Le fait que seulement 12% des femmes victimes de violences sexuelles portent plainte s’explique par la question financière, l’accueil de la personne lors du dépôt de plainte, la longueur des procédures, le faible taux de condamnation ou le fait que les victimes ne sont pas forcément crues. Par ailleurs, Marie José Hay souligne que dénoncer peut entrainer un rejet de la victime pour protéger la réputation de la famille. Alexia Kempf indique que « certaines personnes n’avaient initialement pas porté plainte et décident de le faire grâce aux groupes de parole, à force de parler, et aussi parce qu’elles vont rencontrer d’autres victimes qui vont leur recommander telle avocate ».

« En Parler » propose aussi des ateliers socio-esthétiques, d’auto-défense et d’écriture afin d’aider à la reconstruction des victimes qui ont « une très mauvaise image d’elles-mêmes. C’est aussi retrouver l’estime de soi et comprendre qu’on a le droit d’être quelqu’un de libre et de choisir pour soi, ce que beaucoup de victimes ont tendance à oublier », dit Marie José. Alexia Kempf ajoute que « l’atelier socio-esthétique, c’est aussi réapprendre à vivre avec ce corps maltraité qui a la mémoire des violences et qui nous renvoie à l’agresseur »

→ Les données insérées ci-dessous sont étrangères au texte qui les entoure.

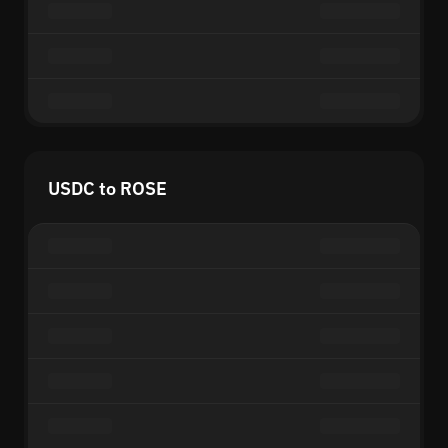
USDC to ROSE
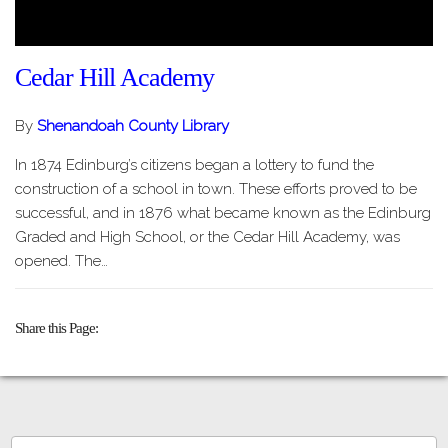
Cedar Hill Academy
By
Shenandoah County Library
In 1874 Edinburg’s citizens began a lottery to fund the
construction of a school in town. These efforts proved to be
successful, and in 1876 what became known as the Edinburg
Graded and High School, or the Cedar Hill Academy, was
opened. The…
Share this Page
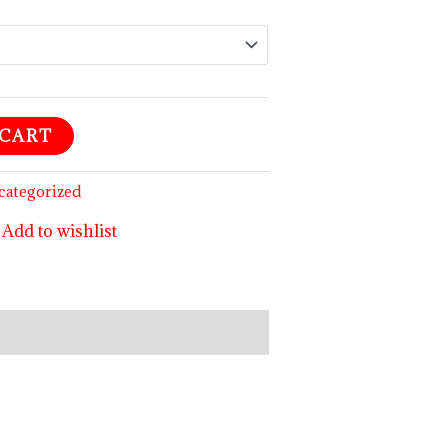
 CART
categorized
Add to wishlist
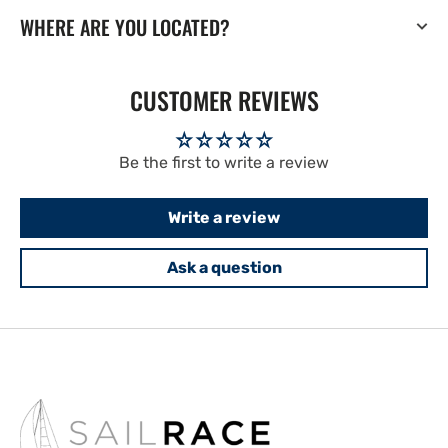
WHERE ARE YOU LOCATED?
CUSTOMER REVIEWS
Be the first to write a review
Write a review
Ask a question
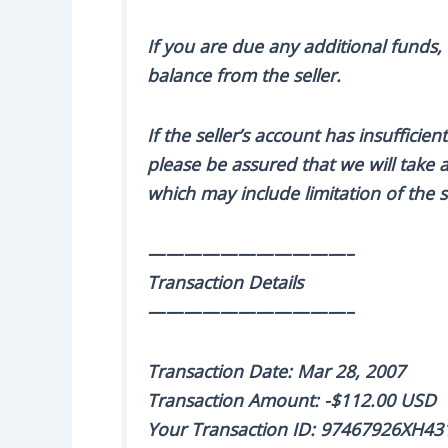
If you are due any additional funds,
balance from the seller.
If the seller’s account has insuffici
please be assured that we will take a
which may include limitation of the se
———————————–
Transaction Details
———————————–
Transaction Date: Mar 28, 2007
Transaction Amount: -$112.00 USD
Your Transaction ID: 97467926XH43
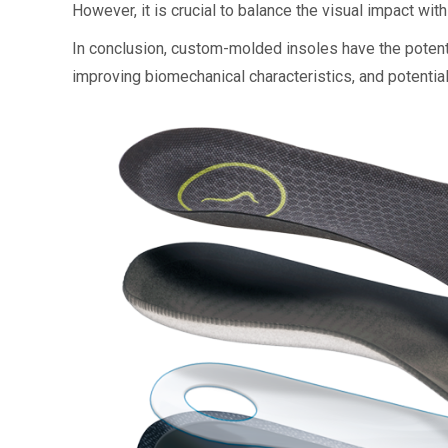
However, it is crucial to balance the visual impact with
In conclusion, custom-molded insoles have the potenti
improving biomechanical characteristics, and potential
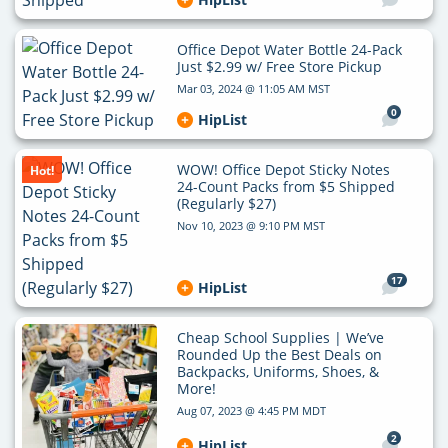
Office Depot Water Bottle 24-Pack
Just $2.99 w/ Free Store Pickup
Mar 03, 2024 @ 11:05 AM MST
0
HipList
WOW! Office Depot Sticky Notes
Hot!
24-Count Packs from $5 Shipped
(Regularly $27)
Nov 10, 2023 @ 9:10 PM MST
17
HipList
Cheap School Supplies | We’ve
Rounded Up the Best Deals on
Backpacks, Uniforms, Shoes, &
More!
Aug 07, 2023 @ 4:45 PM MDT
2
HipList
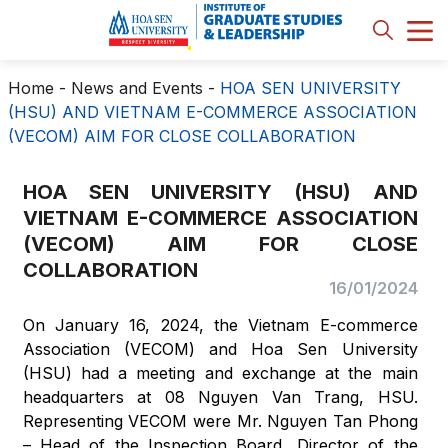
Home
-
News and Events
-
HOA SEN UNIVERSITY
(HSU) AND VIETNAM E-COMMERCE ASSOCIATION
(VECOM) AIM FOR CLOSE COLLABORATION
HOA SEN UNIVERSITY (HSU) AND
VIETNAM E-COMMERCE ASSOCIATION
(VECOM) AIM FOR CLOSE
COLLABORATION
16/01/2024
On January 16, 2024, the Vietnam E-commerce
Association (VECOM) and Hoa Sen University
(HSU) had a meeting and exchange at the main
headquarters at 08 Nguyen Van Trang, HSU.
Representing VECOM were Mr. Nguyen Tan Phong
– Head of the Inspection Board, Director of the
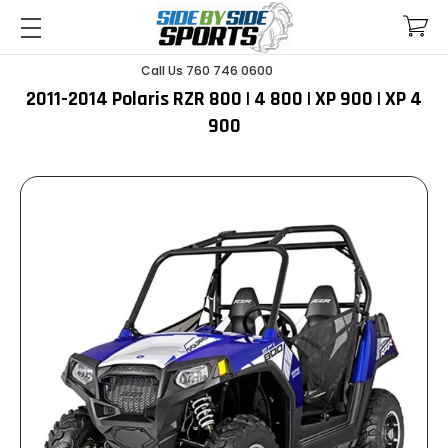
Call Us 760 746 0600
2011-2014 Polaris RZR 800 | 4 800 | XP 900 | XP 4
900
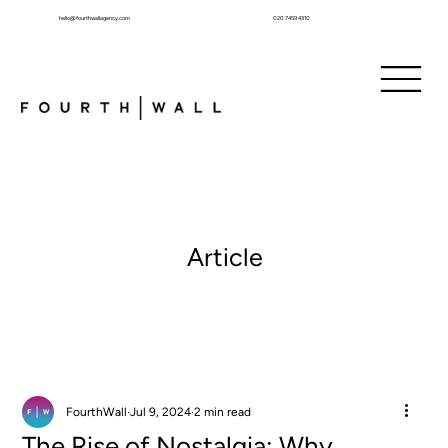
hello@fourthwallagency.com
020 7459 4310
Article
FourthWall
Jul 9, 2024
2 min read
The Rise of Nostalgia: Why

Pour aider les victimes à parler, Marie José Hay estime qu’il « faudrait d’abord qu’elles soient crues et non le coupable. Au tribunal, il arrive que la victime soit accusée de détruire la vie de l’agresseur ». Alexia Kempf complète en disant qu’il faudrait accroitre « la formation des professionnels de santé, de la justice, de la gendarmerie pour qu’il y ait un accueil adapté et une connaissance de l’amnésie traumatique ou du stress post-traumatique ».

54 000 faits pour violences sexuelles ont été enregistrés en 2020 soit une hausse de 12% par rapport à 2019. Pour autant, cette hausse peut s’expliquer également par des plaintes concernant des faits antérieurs à 2019.

En 2017, sur 34 000 personnes suspectées d’avoir commis des violences sexuelles, moins de 5 800 ont été condamnées. Généralement, la question de la prescription des faits et la difficulté à prouver les faits amènent à des plaintes classées sans suite. Selon l’article 222-23 du Code pénal, le viol est un crime puni de 15 ans de prison voire de 20 ans si la victime est mineure : 7 000 plaintes ont été déposés en 2019 pour viol sur mineurs, d’après le ministère de l’Intérieur. Le nom de l’agresseur est inscrit au fichier des auteurs d’infractions sexuelles.